(Rendered images with source text)

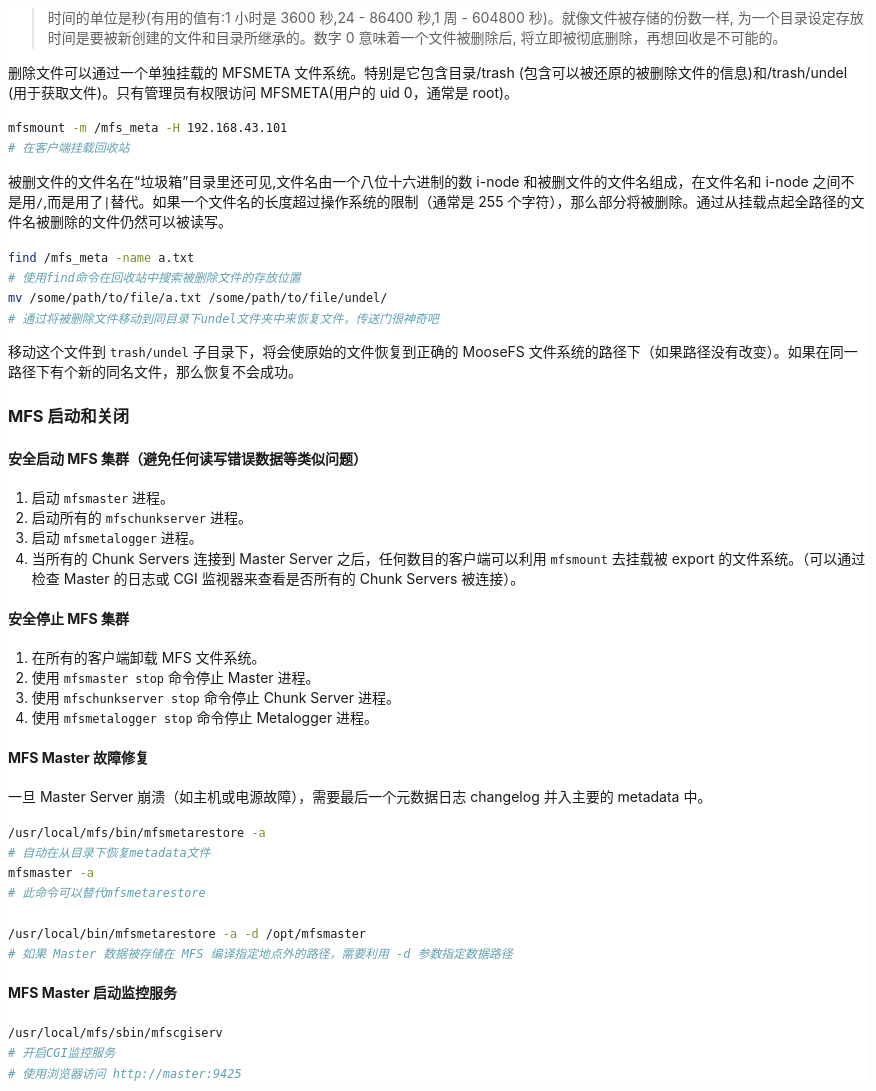 > 时间的单位是秒(有用的值有:1 小时是 3600 秒,24 - 86400 秒,1 周 - 604800 秒)。就像文件被存储的份数一样, 为一个目录设定存放时间是要被新创建的文件和目录所继承的。数字 0 意味着一个文件被删除后, 将立即被彻底删除，再想回收是不可能的。

删除文件可以通过一个单独挂载的 MFSMETA 文件系统。特别是它包含目录/trash (包含可以被还原的被删除文件的信息)和/trash/undel (用于获取文件)。只有管理员有权限访问 MFSMETA(用户的 uid 0，通常是 root)。

```bash
mfsmount -m /mfs_meta -H 192.168.43.101
# 在客户端挂载回收站
```

被删文件的文件名在“垃圾箱”目录里还可见,文件名由一个八位十六进制的数 i-node 和被删文件的文件名组成，在文件名和 i-node 之间不是用`/`,而是用了`|`替代。如果一个文件名的长度超过操作系统的限制（通常是 255 个字符），那么部分将被删除。通过从挂载点起全路径的文件名被删除的文件仍然可以被读写。

```bash
find /mfs_meta -name a.txt
# 使用find命令在回收站中搜索被删除文件的存放位置
mv /some/path/to/file/a.txt /some/path/to/file/undel/
# 通过将被删除文件移动到同目录下undel文件夹中来恢复文件，传送门很神奇吧
```

移动这个文件到 `trash/undel` 子目录下，将会使原始的文件恢复到正确的 MooseFS 文件系统的路径下（如果路径没有改变）。如果在同一路径下有个新的同名文件，那么恢复不会成功。

### MFS 启动和关闭

#### 安全启动 MFS 集群（避免任何读写错误数据等类似问题）

1. 启动 `mfsmaster` 进程。
2. 启动所有的 `mfschunkserver` 进程。
3. 启动 `mfsmetalogger` 进程。
4. 当所有的 Chunk Servers 连接到 Master Server 之后，任何数目的客户端可以利用 `mfsmount` 去挂载被 export 的文件系统。（可以通过检查 Master 的日志或 CGI 监视器来查看是否所有的 Chunk Servers 被连接）。

#### 安全停止 MFS 集群

1. 在所有的客户端卸载 MFS 文件系统。
2. 使用 `mfsmaster stop` 命令停止 Master 进程。
3. 使用 `mfschunkserver stop` 命令停止 Chunk Server 进程。
4. 使用 `mfsmetalogger stop` 命令停止 Metalogger 进程。

#### MFS Master 故障修复

一旦 Master Server 崩溃（如主机或电源故障），需要最后一个元数据日志 changelog 并入主要的 metadata 中。

```bash
/usr/local/mfs/bin/mfsmetarestore -a
# 自动在从目录下恢复metadata文件
mfsmaster -a
# 此命令可以替代mfsmetarestore

/usr/local/bin/mfsmetarestore -a -d /opt/mfsmaster
# 如果 Master 数据被存储在 MFS 编译指定地点外的路径，需要利用 -d 参数指定数据路径
```

#### MFS Master 启动监控服务

```bash
/usr/local/mfs/sbin/mfscgiserv
# 开启CGI监控服务
# 使用浏览器访问 http://master:9425
```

What to do: Find the lines in the entries above where "trash" occurs, and copy each of them.

Task answer:
删除文件可以通过一个单独挂载的 MFSMETA 文件系统。特别是它包含目录/trash (包含可以被还原的被删除文件的信息)和/trash/undel (用于获取文件)。只有管理员有权限访问 MFSMETA(用户的 uid 0，通常是 root)。
移动这个文件到 `trash/undel` 子目录下，将会使原始的文件恢复到正确的 MooseFS 文件系统的路径下（如果路径没有改变）。如果在同一路径下有个新的同名文件，那么恢复不会成功。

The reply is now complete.